أيها الناس، قُوموا للهِ زُرافاتٍ وفُرادى فُرادى، ثم اتّقوا اللهَ وفَكِّروا كالذي ما بخل وما عادى، أليس هذا الوقت وقتَ رحمِ الله على العباد، ووقتَ دفعِ الشرّ وتدارُكِ عَطَشِ الأكباد بالعِهاد؟ أليس سيلُ الشرِّ قد بلَغ انتهاءَه، وذيلُ الجهلِ طوَّل أرجاءَه، وفسَد المُلك كله وشكَر إبليسُ جهلاءَه؟ فاشكروا اللهَ الذي تَذكَّرَكم وتذكَّرَ دينَكم وما أضاعَه، وعصَم حَرْثَكم وزرعكم ولُعاعَه، وأنزلَ المطر وأكمل أبضاعَه، وبعَث مسيحَه لدفع الضير، ومهديَّه لإفاضة الخير، وأدخلَكم في زمانِ إمامكم بعد زمان الغير.

« Ô hommes ! Pour l’amour de Dieu, collectivement ou individuellement, craignez Dieu et réfléchissez à l’instar de celui qui n’est ni borné et ni hostile. L’heure n’a-t-il pas sonné pour que Dieu aie pitié des gens, pour qu’on élimine la méchanceté et pour qu’on étanche, d’une pluie spirituelle, les âmes assoiffées ? Et le déluge de la méchanceté ne bat-il pas son plein, le voile de l’ignorance ne s’étend-t-il pas jusqu’à ses confins ? La corruption ne gangrène-t-elle pas le pays tout entier et Satan ne remercie-t-il pas ses suppôts ? Rendez grâce à Dieu qui s’est souvenu de vous, de votre foi et qui l’a préservée de la ruine. Il a protégé vos champs et vos cultures contre malheurs et calamités ; Il a envoyé la pluie et les a fait fructifier. Il a envoyé Son Messie pour éliminer le mal et son Mahdi pour répandre le bien. Et Il vous a fait connaître l’ère de votre Imam après avoir connu l’époque sans lui. » (Khutbah Ilhāmiyyah, pages 66 à 67, Ruhani Khaza’in, Vol. 16)

وإني على مقام الختم من الولاية، كما كان سيدي المصطفى على مقام الختم من النبوة. وإنه خاتم الأنبياء، وأنا خاتم الأولياء، لا وليَّ بعدي، إلا الذي هو مني وعلى عهدي. وإني أُرسلتُ من ربي بكل قوة وبركة وعزة، وإن قدمي هذه على منارةٍ خُتِمَ عليها كلُّ رفعة. فاتقوا الله أيها الفتيان، واعرفوني وأطيعوني ولا تموتوا بالعصيان. وقد قرُب الزمان، وحان أن تُسأل كلُّ نفس وتُدانُ.
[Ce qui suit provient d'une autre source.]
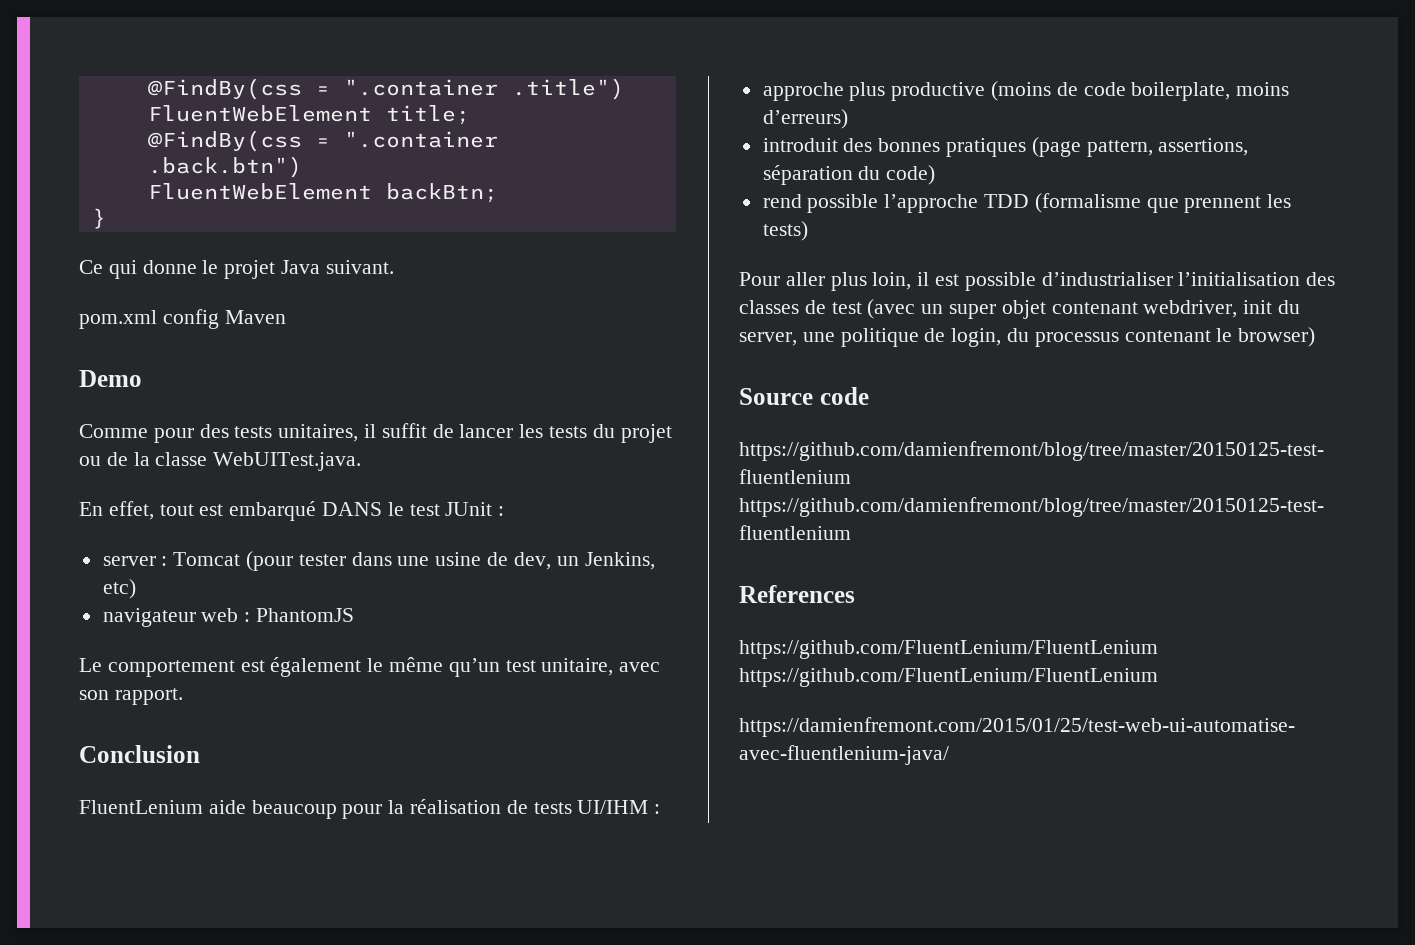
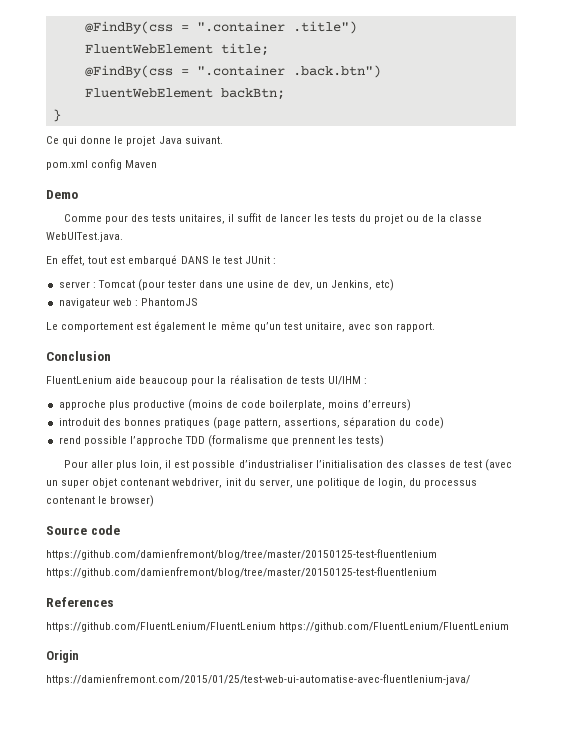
(1158, 677) none -> [46,650,79,663] // Origin

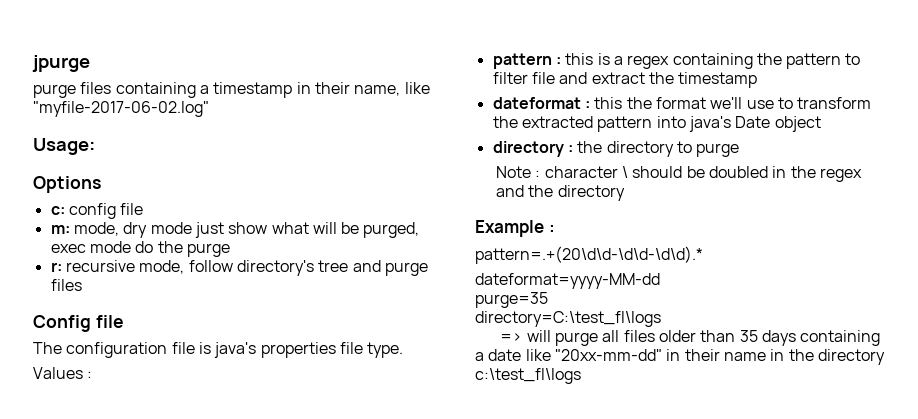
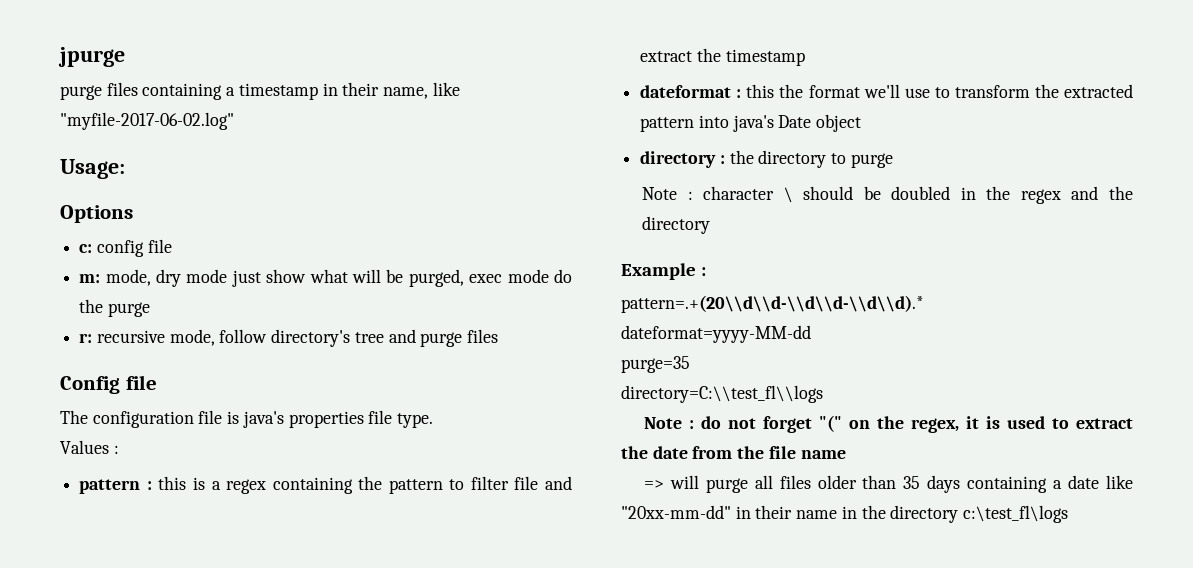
[475,246,703,264] pattern=.+(20\d\d-\d\d-\d\d).* -> [621,295,924,313] pattern=.+(20\\d\\d-\\d\\d-\\d\\d).*
[475,311,661,327] directory=C:\test_fl\logs -> [621,385,823,403] [643,415,1133,433] [621,446,846,459] directory=C:\\test_fl\\logs // Note : do not forget "(" on the regex, it is used to extract the date from the file name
« Je suis venu clore la porte de la Wilāyah, à l’instar de notre Saint Prophète Muhammad (s.a.w) qui a fermé celle de la Nubūwwah. Il est le sceau de tous les Prophètes ; quant à moi je suis le sceau de tous les Awliyā. Il n’y aura pas de Wali après moi, hormis celui qui me suivra et qui me prêtera allégeance. Dieu m’a envoyé, m’accompagnant de puissance, de bénédiction et d’honneur. Je me tiens sur un minaret qui surplombe tout. Craignez Dieu, jeunes gens ! Reconnaissez-moi et obéissez-moi et ne mourez pas dans la désobéissance. Le moment est proche où tout âme devra rendre compte [de ses œuvres] et sera récompensée. » (Khutbah Ilhāmiyyah, pages 69 à 71, Ruhani Khaza’in, Vol. 16)

Voila ce signe grandiose et ces paroles magnifiques par lesquelles le Messie Promis (a.s) a invité [le monde] le 11 avril 1900 suite aux commandements de Dieu.
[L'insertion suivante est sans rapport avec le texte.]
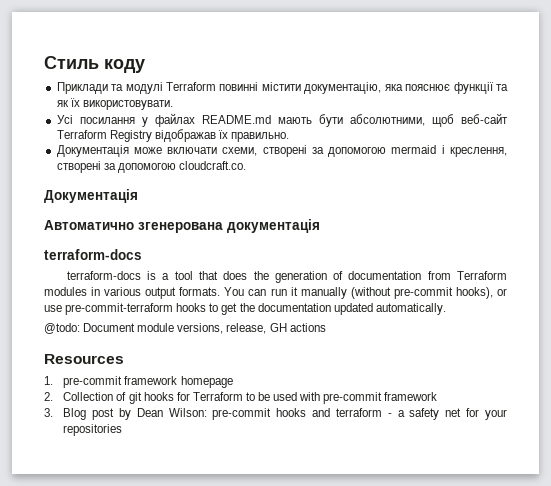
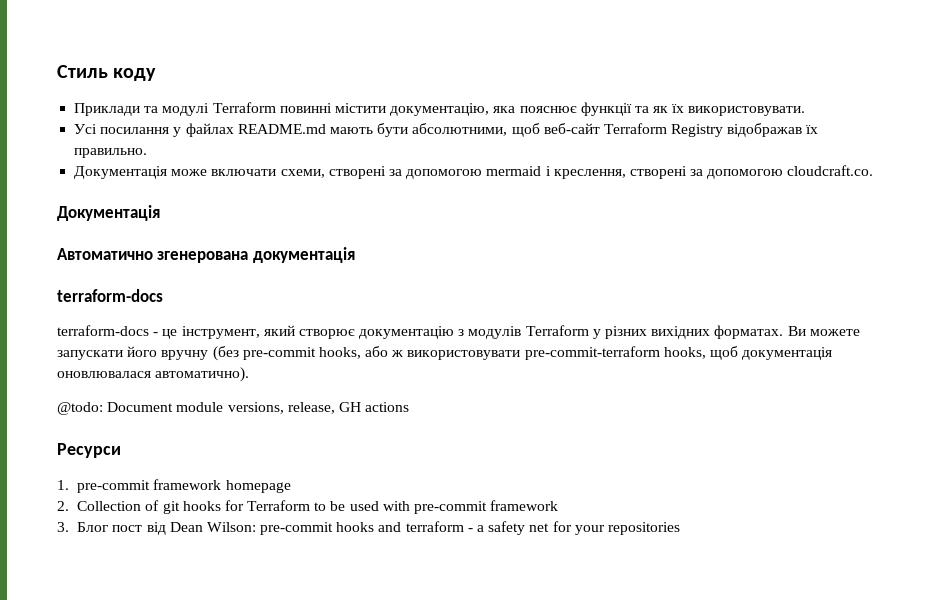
[147,271,507,283] [44,287,507,299] [44,303,446,315] is a tool that does the generation of documentation from Terraform modules in various output formats. You can run it manually (without pre-commit hooks), or use pre-commit-terraform hooks to get the documentation updated automatically. -> [153,325,860,339] [57,346,833,361] [57,367,250,382] - це інструмент, який створює документацію з модулів Terraform у різних вихідних форматах. Ви можете запускати його вручну (без pre-commit hooks, або ж використовувати pre-commit-terraform hooks, щоб документація оновлювалася автоматично).
[44,354,124,364] Resources -> [57,443,121,458] Ресурси
[63,408,131,420] Blog post by -> [77,522,166,535] Блог пост від

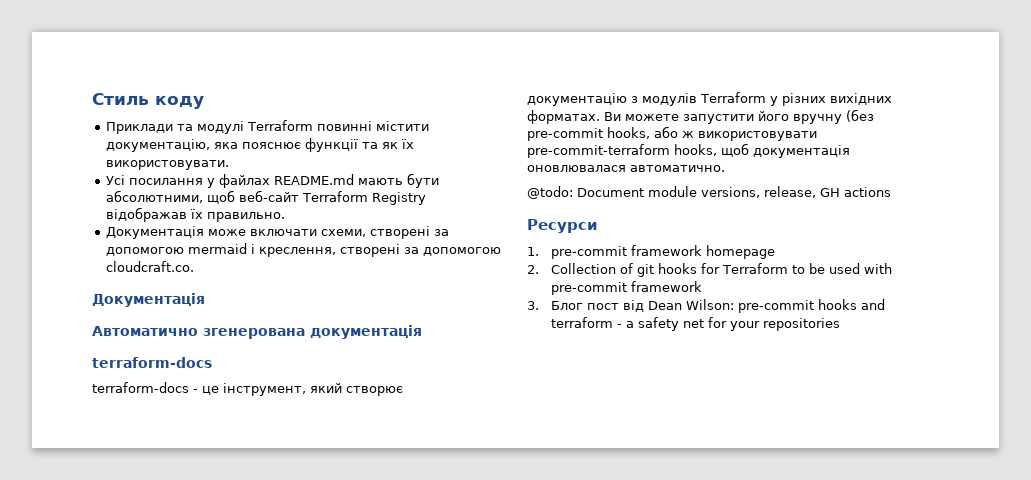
[57,350,123,360] запускати -> [683,114,754,124] запустити
[155,367,250,382] автоматично). -> [630,165,725,172] автоматично.

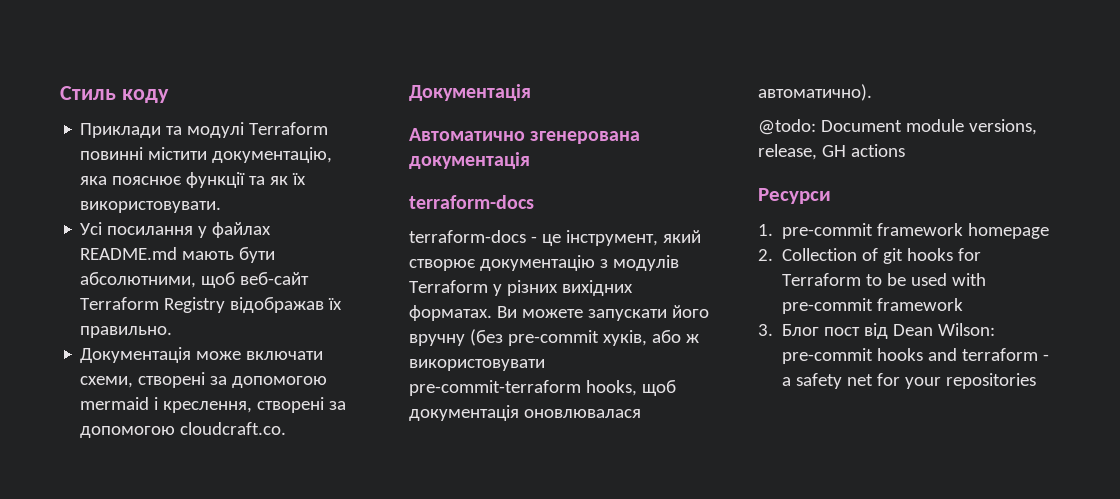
[683,114,754,124] запустити -> [587,309,667,321] запускати
[607,127,650,139] hooks, -> [602,330,647,346] хуків,
[630,165,725,172] автоматично. -> [758,84,872,101] автоматично).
A ce jour ce signe est tout aussi glorieux et à ce jour aucun lettré ou grand savant de l’Arabie ou d’ailleurs ne pourra l’égaler. D’ailleurs comment pourront-ils le faire ? C’étaient les paroles d’Allah transmises par le truchement du Messie Promis (a.s). Que Dieu fasse que le monde en général et que les musulmans arabes en particulier aient l’entendement et le courage de reconnaître le message de l’envoyé de Dieu et que l’Oumma soit de nouveau uni et qu’ils soutiennent [la cause] du Messie Promis (a.s), le dévoué serviteur du Saint Prophète Muhammad (s.a.w). Que Dieu nous permette aussi d’assumer nos responsabilités !

A la fin de son sermon et de la prière de Jummah Sa Sainteté le Calife a dirigé funéraire de Mme Hanifa Bibi Sahiba de Sheikhupura et de Syed Mahmood Ahmad Shah Sahib de Karachi.